For metric naming and label constraints enforced by Google Cloud Observability, see OTLP metric ingestion overview.

OTLP Resource Attributes

Google Cloud Observability maps OTLP resource attributes to monitored resource types and labels for logs, metrics, and traces. The required attributes depend on the signal type and the source environment (for example, Compute Engine, GKE, or on-premises hosts).

Use Pipelines to add or transform resource attributes before events reach this Destination. For workloads running in Google Cloud, you can also attach resource attributes at the Collector or SDK layer using a Google Cloud resource detector.

At minimum, ensure that telemetry includes a project identifier such as gcp.project_id or project_id so Google Cloud Observability can route data to the correct project. See Google’s Write OTLP logs to the Telemetry API topic for examples.

Google Cloud Roles and Permissions

The Google identity used by this Destination needs permission to write telemetry to your Google Cloud project.

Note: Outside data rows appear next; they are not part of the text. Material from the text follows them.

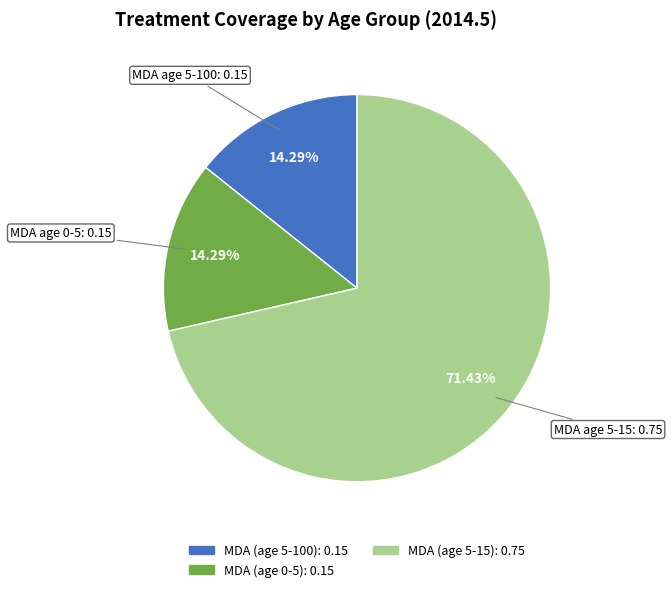

How many segments does this pie chart have?

3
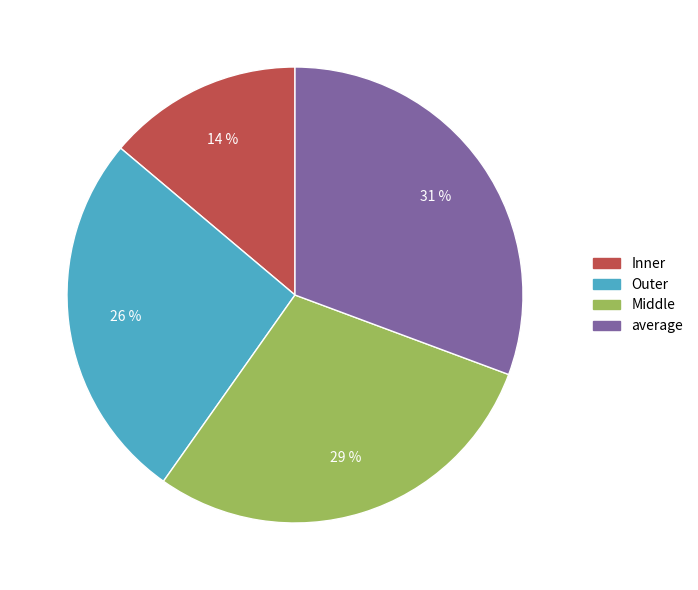

True or false: Outer accounts for 26% of the total.

True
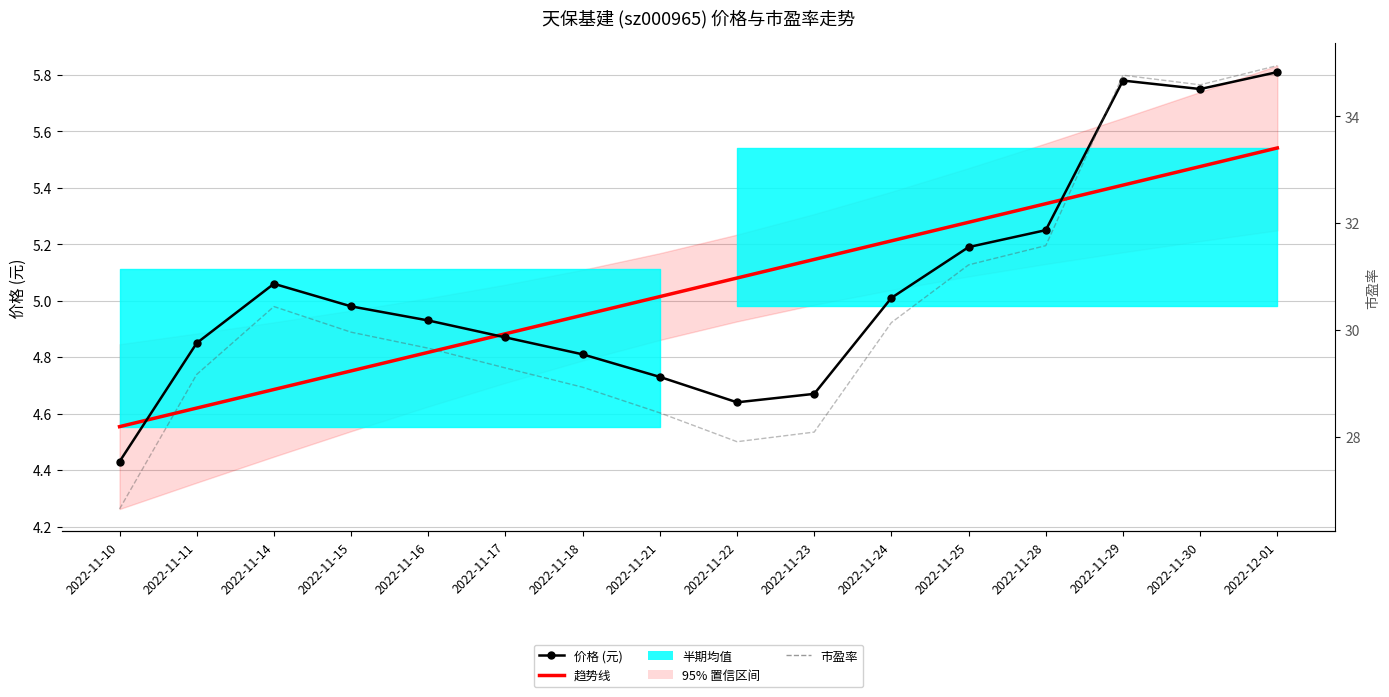

What is the difference between the maximum and minimum values in the 价格 (元) series?

1.4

Grant at least the Cloud Telemetry Writer role (roles/telemetry.writer), which includes:

  • logging.logEntries.create
  • monitoring.timeSeries.create
  • telemetry.traces.write

Enable the Telemetry API (telemetry.googleapis.com), Cloud Logging API (logging.googleapis.com), Cloud Monitoring API (monitoring.googleapis.com), and Cloud Trace API (cloudtrace.googleapis.com) in the target project.

Troubleshooting

The Destination’s configuration modal has helpful tabs for troubleshooting:

Live Data: Try capturing live data to see real-time events as they flow through the Destination. On the Live Data tab, click Start Capture to begin viewing real-time data.

Logs: Review and search the logs that provide detailed information about the delivery process, including any errors or warnings that may have occurred.

Test: Ensures that the Destination is correctly set up and reachable. Verify that sample events are sent correctly by clicking Run Test.

You can also view the Monitoring page that provides a comprehensive overview of data volume and rate, helping you identify delivery issues. Analyze the graphs showing events and bytes in/out over time.